Now with only 12 states out of 50 planning to require the PARCC test, and with our LDOE designing its own PARCC "imitation test", it looks like we will be compared to no one!
Louisiana has been spending more and more of our scarce tax dollars on purchasing and administering state tests. Our local school systems have been forced to purchase more testing technology and more test prep materials for a test that compares us to no one. Yet there is a test being given that compares Louisiana to all other states and it is free! The test is called the National Assessment of Education Progress (NAEP) and has been given to representative samples of students from all states since the 1970s.
The NAEP test results for each state are used by the editors of Education Week Magazine to produce the annual Quality Counts report. The most recent Quality Counts report issued last week ranks Louisiana 50th out of the 50 states and the District of Columbia in academic achievement. So after all this effort to adopt and teach Common Core and to convert our testing to the PARCC test, Louisiana still ranks second to last in student achievement on the test that really counts for the rankings. It looks like we were sold a bill of goods in adopting CCSS and PARCC. We should be preparing our students for NAEP not PARCC.. . . . No not really. We should not be spending valuable school time preparing our students for any standardized test! Louisiana should simply adopt a curriculum that provides a sound education in basic skills as well as addressing the varied career needs and interests of our students, and teach that curriculum. Teachers and students should not be slaves to standardized testing.
It is Foolish and Counter Productive to be Spending all this Effort and Money in Preparing Students for Standardized Tests
In my third post of this blog on January 29th 2010, I suggested that our education system was preparing our students for The Wrong Future. For several years at that time our education leaders had pushed more and more of our students into pursuing the Core 4 college prep curriculum for high school graduation.
In that January 2010 post I pointed out that some of the best jobs in Louisiana, require a technical education, not a college prep education. The college prep push has resulted in the near elimination of our career and technical education courses in high schools and the layoff of most experienced voc-tech teachers. It turns out that the Core 4 college prep curriculum has prepared the majority of our students for absolutely nothing. Pressuring all students to take Core 4 ended up watering down the curriculum for the true college prep students and did not result in more students attending college.
Now after 10 years of emphasis on college prep for every student, our State Superintendent has finally started to promote his Jump Start program which is designed to prepare some students for good career alternatives to the 4 year bachelor's degree. However his system of school grading and the adoption of Common Core still rewards mostly college prep efforts.
It is clear from their own statements that the designers of the Common Core State Standards totally ignored career and technical education in designing the CCSS. It is strictly a college prep program, and it is a poor one at that. CCSS is a huge mistake for early childhood education. It is a huge mistake for the teaching of basic math, which is what is needed by the great majority of students, and it is a huge mistake for the teaching of reading and language arts. By focusing on close reading, non-contextual analysis, and academic themes, the CCSS ignores the needs of most of the students in Louisiana.

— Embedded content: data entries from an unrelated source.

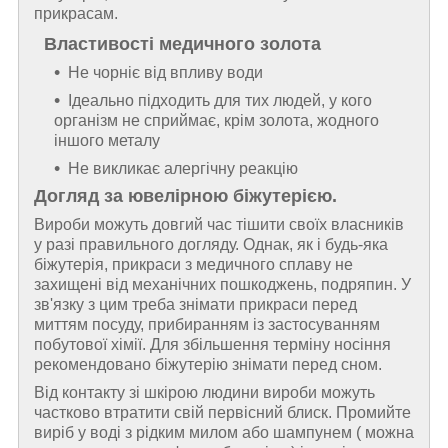
прикрасам.
Властивості медичного золота
Не чорніє від впливу води
Ідеально підходить для тих людей, у кого
організм не сприймає, крім золота, жодного
іншого металу
Не викликає алергічну реакцію
Догляд за ювелірною біжутерією.
Вироби можуть довгий час тішити своїх власників
у разі правильного догляду. Однак, як і будь-яка
біжутерія, прикраси з медичного сплаву не
захищені від механічних пошкоджень, подряпин. У
зв'язку з цим треба знімати прикраси перед
миттям посуду, прибиранням із застосуванням
побутової хімії. Для збільшення терміну носіння
рекомендовано біжутерію знімати перед сном.
Від контакту зі шкірою людини вироби можуть
частково втратити свій первісний блиск. Промийте
виріб у воді з рідким милом або шампунем ( можна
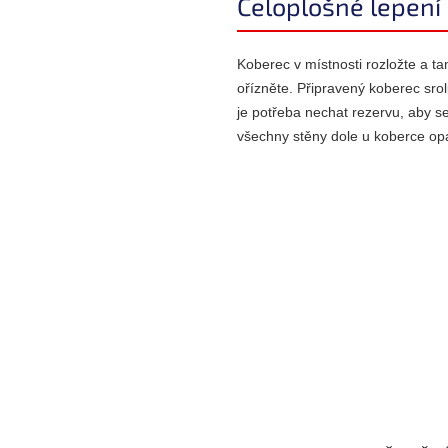
Celoplošné lepení
Koberec v místnosti rozložte a ta
ořízněte. Připravený koberec sro
je potřeba nechat rezervu, aby se
všechny stěny dole u koberce opat
Z
á
p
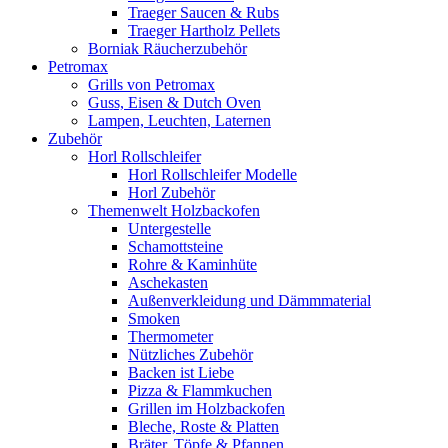
Traeger Saucen & Rubs
Traeger Hartholz Pellets
Borniak Räucherzubehör
Petromax
Grills von Petromax
Guss, Eisen & Dutch Oven
Lampen, Leuchten, Laternen
Zubehör
Horl Rollschleifer
Horl Rollschleifer Modelle
Horl Zubehör
Themenwelt Holzbackofen
Untergestelle
Schamottsteine
Rohre & Kaminhüte
Aschekasten
Außenverkleidung und Dämmmaterial
Smoken
Thermometer
Nützliches Zubehör
Backen ist Liebe
Pizza & Flammkuchen
Grillen im Holzbackofen
Bleche, Roste & Platten
Bräter, Töpfe & Pfannen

With the adoption of the CCSS, our curriculum has become the test! Nothing else matters to John White and his staff. They are moving now to focus all Student Learning Targets and the evaluation of every principal on preparing kids for the PARCC test (or the Louisiana imitation PARCC test). This new standardized test-based curriculum is continuing to prepare most Louisiana students for the wrong future. Our amateur "education leaders" have learned nothing about education in the last five years.